Based on the development and evaluation conducted within the one-week timeframe, the current FinRAG pipeline exhibits several limitations:
- Global Retrieval Precision: While the pipeline successfully retrieves generally relevant documents using global ChromaDB search + Cohere reranking, it often fails to pinpoint the single specific chunk (especially tables or graphs) containing the exact numerical data required for the agent's extraction step. This leads to
substitute_failederrors even when relevant documents are found. - Value Extraction Fragility: The LLM-based value extraction step (Step 2) is prone to errors. It can struggle with accurately interpreting scaling units (millions, billions, %), hallucinating values not present in the evidence, or failing to find a value even if it exists in the retrieved chunks. This step is highly sensitive to prompt wording and the quality/clarity of the evidence provided.
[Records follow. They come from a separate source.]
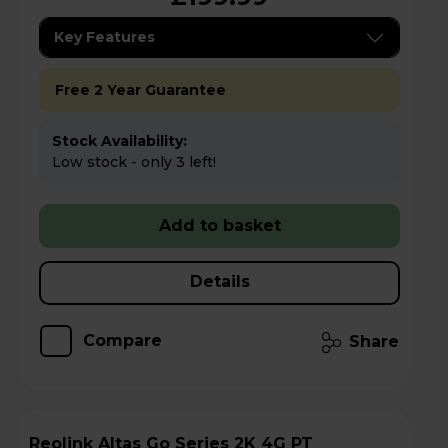
Key Features
Free 2 Year Guarantee
Stock Availability:
Low stock - only 3 left!
Add to basket
Details
Compare
Share
Reolink Altas Go Series 2K 4G PT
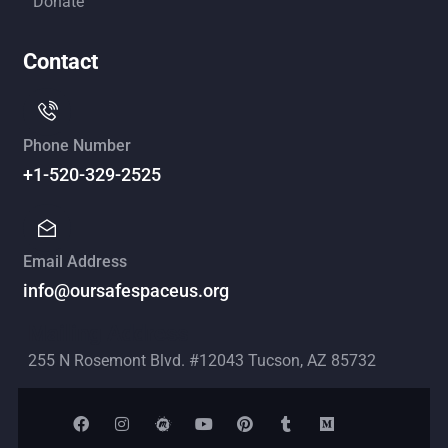
Donate
Contact
Phone Number
+1-520-329-2525
Email Address
info@oursafespaceus.org
Mailing Address
255 N Rosemont Blvd. #12043 Tucson, AZ 85732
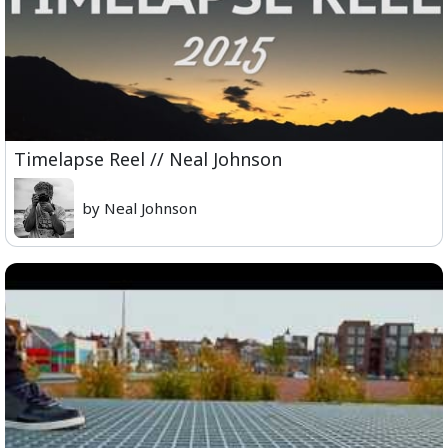
Timelapse Reel // Neal Johnson
by Neal Johnson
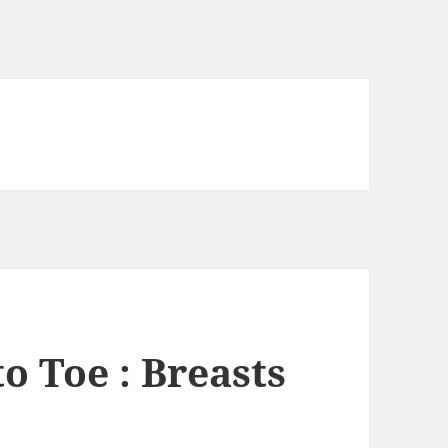
o Toe : Breasts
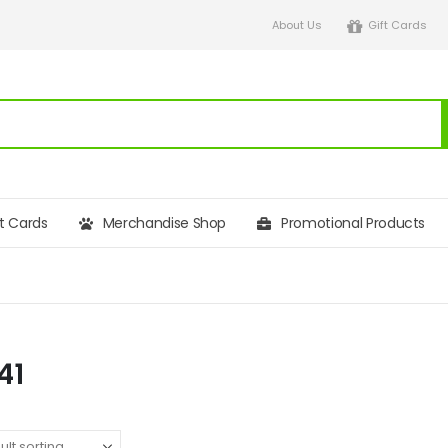
About Us
Gift Cards
ft Cards
Merchandise Shop
Promotional Products
41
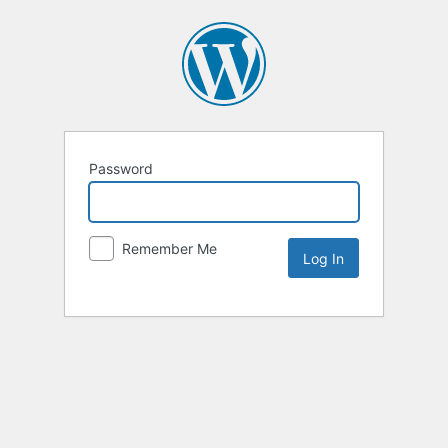
Password
Remember Me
- Lack of True Hybrid Search Fusion: The retriever uses ChromaDB primarily and BM25 only as a fallback in specific (currently unused in the UI) scenarios. It does not fuse results from both sparse and dense retrieval methods before reranking, potentially missing out on the benefits of combining keyword and semantic relevance signals early on.
- Basic Chunking Strategy: The current approach of chunking by paragraphs and table rows is relatively simple. More advanced strategies (e.g., smaller/overlapping chunks, recursive retrieval, proposition-based indexing) might improve the retriever's ability to isolate specific facts.
- Performance Ceiling: Despite extensive tuning within the week, the peak accuracy achieved (~62.5% on the sample set) indicates significant room for improvement. Addressing the retrieval and extraction shortcomings would be necessary to push performance higher.
- Scalability Concerns (Indexing Time): While ChromaDB enabled full dataset indexing locally, the ~8-hour indexing time highlights potential challenges for significantly larger datasets or scenarios requiring frequent updates without GPU acceleration.